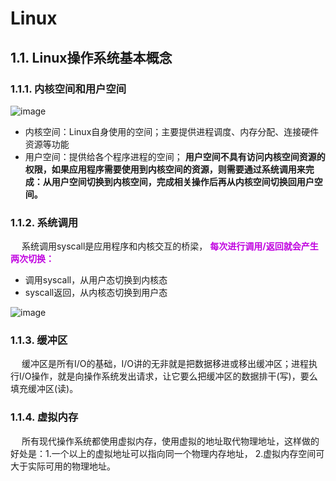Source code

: 

# Linux
<!-- 
为什么 Linux 需要 Swapping 
https://mp.weixin.qq.com/s/XTx6VITeSnGlrRE0_bWH6Q
Linux 系统故障排查，怕了怕了！ 
https://mp.weixin.qq.com/s/110HKE16ABxvPM_Ja7igjws

讲讲用户空间和内核空间
https://mp.weixin.qq.com/s/dK_at5_VSWP2oiIBWowXFQ

Linux内存、Swap、Cache、Buffer详细解析 
https://mp.weixin.qq.com/s/263OGw93GoWs5Jlqv4VrkA

-->


## 1.1. Linux操作系统基本概念


### 1.1.1. 内核空间和用户空间
![image](https://gitee.com/wt1814/pic-host/raw/master/images/microService/netty/netty-61.png)
* 内核空间：Linux自身使用的空间；主要提供进程调度、内存分配、连接硬件资源等功能
* 用户空间：提供给各个程序进程的空间； **用户空间不具有访问内核空间资源的权限，如果应用程序需要使用到内核空间的资源，则需要通过系统调用来完成：从用户空间切换到内核空间，完成相关操作后再从内核空间切换回用户空间。**

### 1.1.2. 系统调用  
&emsp; 系统调用syscall是应用程序和内核交互的桥梁， **<font color = "clime">每次进行调用/返回就会产生两次切换：</font>**  

* 调用syscall，从用户态切换到内核态
* syscall返回，从内核态切换到用户态

![image](https://gitee.com/wt1814/pic-host/raw/master/images/microService/netty/netty-70.png)

### 1.1.3. 缓冲区
&emsp; 缓冲区是所有I/O的基础，I/O讲的无非就是把数据移进或移出缓冲区；进程执行I/O操作，就是向操作系统发出请求，让它要么把缓冲区的数据排干(写)，要么填充缓冲区(读)。

### 1.1.4. 虚拟内存
&emsp; 所有现代操作系统都使用虚拟内存，使用虚拟的地址取代物理地址，这样做的好处是：1.一个以上的虚拟地址可以指向同一个物理内存地址， 2.虚拟内存空间可大于实际可用的物理地址。
<!--
&emsp; 利用第一点特性可以把内核空间地址和用户空间的虚拟地址映射到同一个物理地址，这样DMA就可以填充(读写)对内核和用户空间进程同时可见的缓冲区了；大致如下  
![image](https://gitee.com/wt1814/pic-host/raw/master/images/microService/netty/netty-64.png)  
 -->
- - - - - - -
Task prompt: Render every line of the material as a JSON list of strings, one string per line, with blank lines omitted and the pictures left out.

Worked solution:
[
  "Source code",
  ": ",
  "# Linux",
  "<!-- ",
  "为什么 Linux 需要 Swapping ",
  "https://mp.weixin.qq.com/s/XTx6VITeSnGlrRE0_bWH6Q",
  "Linux 系统故障排查，怕了怕了！ ",
  "https://mp.weixin.qq.com/s/110HKE16ABxvPM_Ja7igjws",
  "讲讲用户空间和内核空间",
  "https://mp.weixin.qq.com/s/dK_at5_VSWP2oiIBWowXFQ",
  "Linux内存、Swap、Cache、Buffer详细解析 ",
  "https://mp.weixin.qq.com/s/263OGw93GoWs5Jlqv4VrkA",
  "-->",
  "## 1.1. Linux操作系统基本概念",
  "### 1.1.1. 内核空间和用户空间",
  "![image](https://gitee.com/wt1814/pic-host/raw/master/images/microService/netty/netty-61.png)",
  "* 内核空间：Linux自身使用的空间；主要提供进程调度、内存分配、连接硬件资源等功能",
  "* 用户空间：提供给各个程序进程的空间； **用户空间不具有访问内核空间资源的权限，如果应用程序需要使用到内核空间的资源，则需要通过系统调用来完成：从用户空间切换到内核空间，完成相关操作后再从内核空间切换回用户空间。**",
  "### 1.1.2. 系统调用  ",
  "&emsp; 系统调用syscall是应用程序和内核交互的桥梁， **<font color = \"clime\">每次进行调用/返回就会产生两次切换：</font>**  ",
  "* 调用syscall，从用户态切换到内核态",
  "* syscall返回，从内核态切换到用户态",
  "![image](https://gitee.com/wt1814/pic-host/raw/master/images/microService/netty/netty-70.png)",
  "### 1.1.3. 缓冲区",
  "&emsp; 缓冲区是所有I/O的基础，I/O讲的无非就是把数据移进或移出缓冲区；进程执行I/O操作，就是向操作系统发出请求，让它要么把缓冲区的数据排干(写)，要么填充缓冲区(读)。",
  "### 1.1.4. 虚拟内存",
  "&emsp; 所有现代操作系统都使用虚拟内存，使用虚拟的地址取代物理地址，这样做的好处是：1.一个以上的虚拟地址可以指向同一个物理内存地址， 2.虚拟内存空间可大于实际可用的物理地址。",
  "<!--",
  "&emsp; 利用第一点特性可以把内核空间地址和用户空间的虚拟地址映射到同一个物理地址，这样DMA就可以填充(读写)对内核和用户空间进程同时可见的缓冲区了；大致如下  ",
  "![image](https://gitee.com/wt1814/pic-host/raw/master/images/microService/netty/netty-64.png)  ",
  " -->"
]